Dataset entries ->
○ ○ ○ ○ ○ ○ ○

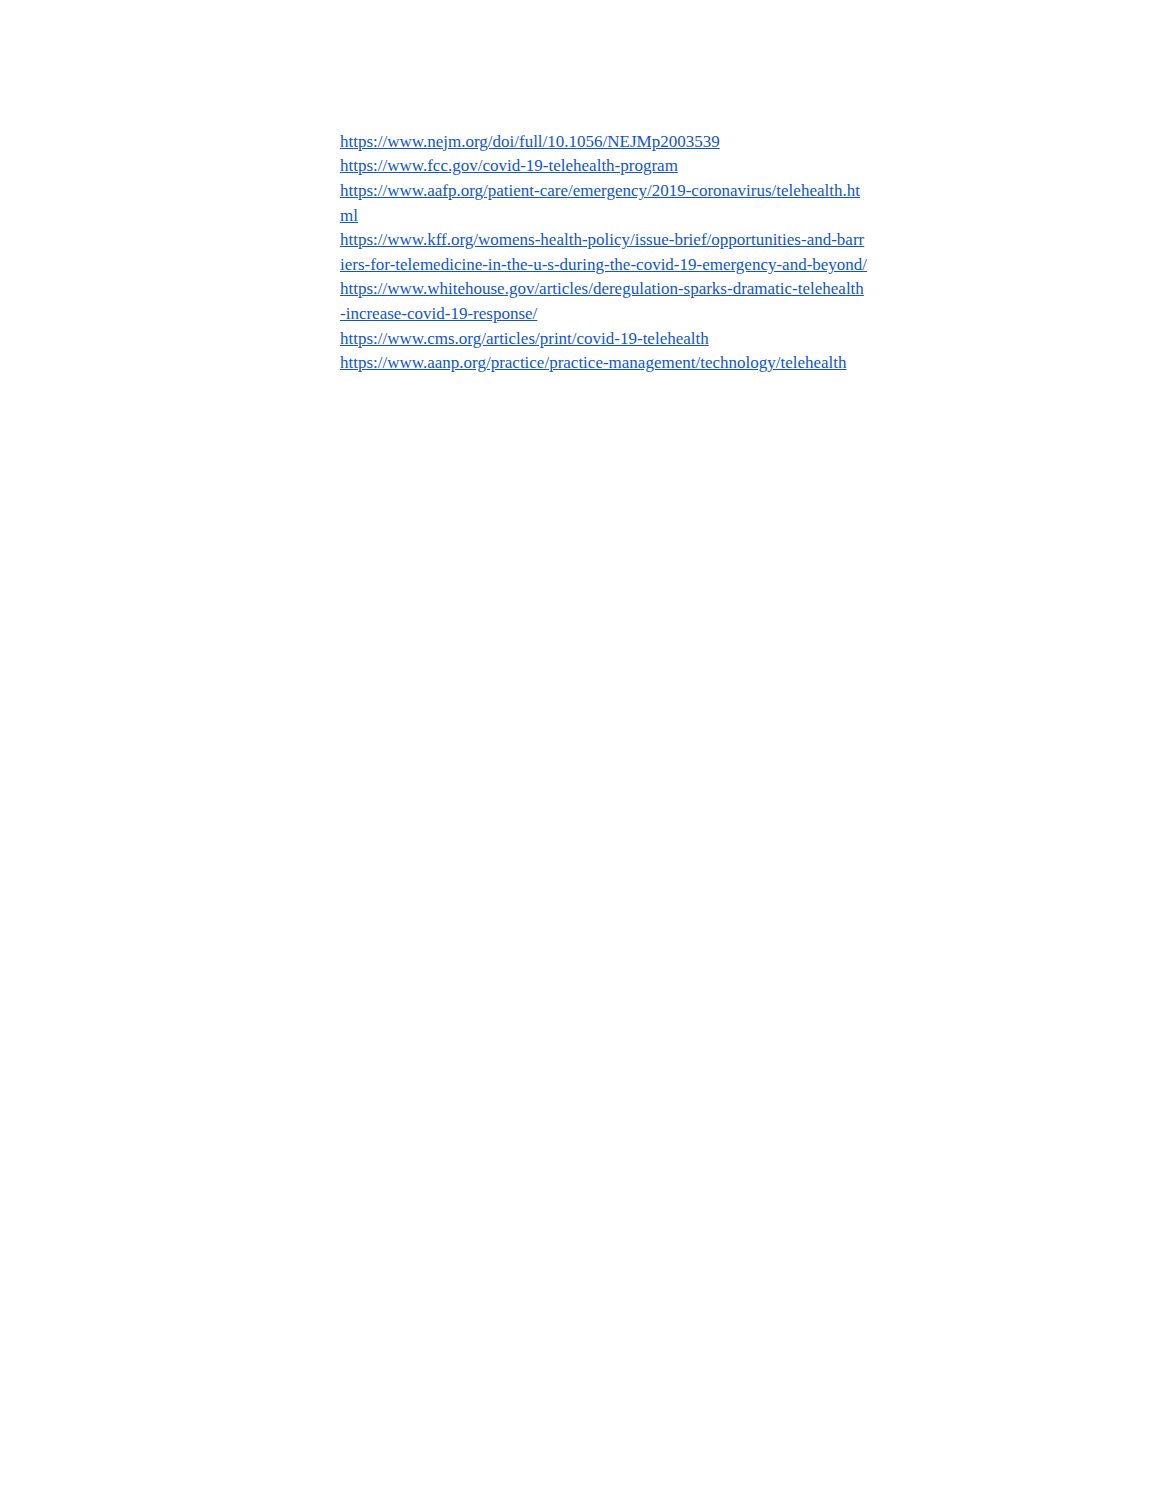https://www.nejm.org/doi/full/10.1056/NEJMp2003539
https://www.fcc.gov/covid-19-telehealth-program
https://www.aafp.org/patient-care/emergency/2019-coronavirus/telehealth.html
https://www.kff.org/womens-health-policy/issue-brief/opportunities-and-barriers-for-telemedicine-in-the-u-s-during-the-covid-19-emergency-and-beyond/
https://www.whitehouse.gov/articles/deregulation-sparks-dramatic-telehealth-increase-covid-19-response/
https://www.cms.org/articles/print/covid-19-telehealth
https://www.aanp.org/practice/practice-management/technology/telehealth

○ ○ ○ ○ ○ ○ ○

EXERCISE BRIEF -> How many lines in the records hold the string "telehealth"? The number alone is the answer.

REPLY TO THE TASK -> 5